What you have to do:
Copy every entry exactly as it reads and exclude whatever pictures appear.

The data:

|---|

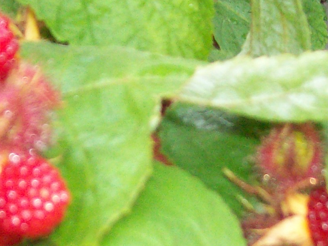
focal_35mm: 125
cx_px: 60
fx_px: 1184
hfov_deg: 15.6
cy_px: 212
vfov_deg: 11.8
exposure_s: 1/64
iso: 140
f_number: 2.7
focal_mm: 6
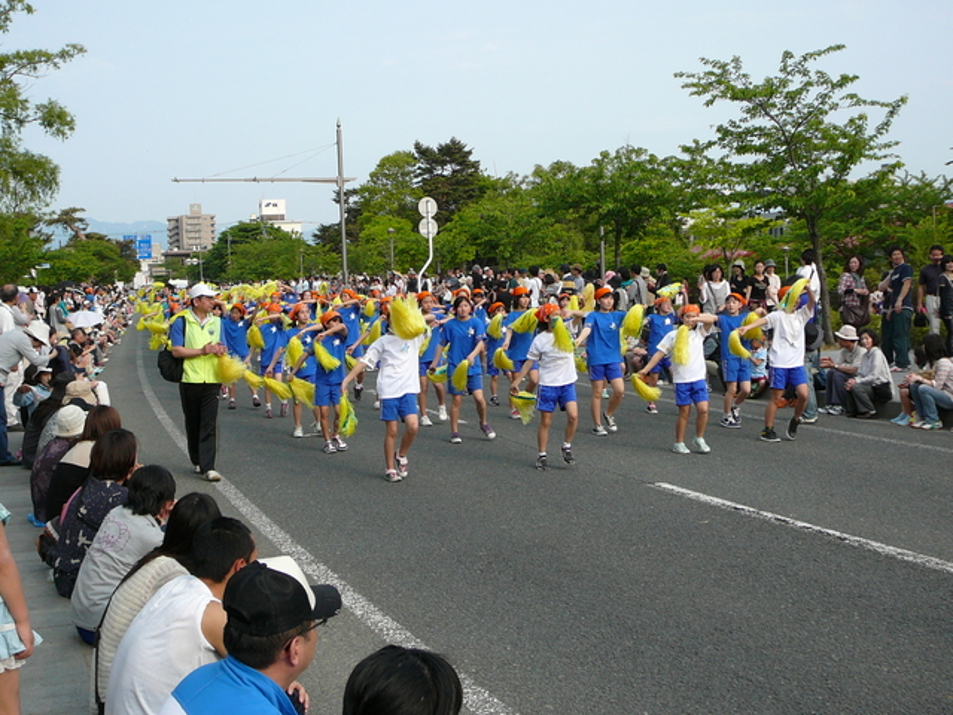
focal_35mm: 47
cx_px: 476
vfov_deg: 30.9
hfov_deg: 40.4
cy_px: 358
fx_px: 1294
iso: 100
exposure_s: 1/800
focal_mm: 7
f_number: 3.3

|---|

Exercise answer:
focal_35mm: 125
cx_px: 60
fx_px: 1184
hfov_deg: 15.6
cy_px: 212
vfov_deg: 11.8
exposure_s: 1/64
iso: 140
f_number: 2.7
focal_mm: 6
focal_35mm: 47
cx_px: 476
vfov_deg: 30.9
hfov_deg: 40.4
cy_px: 358
fx_px: 1294
iso: 100
exposure_s: 1/800
focal_mm: 7
f_number: 3.3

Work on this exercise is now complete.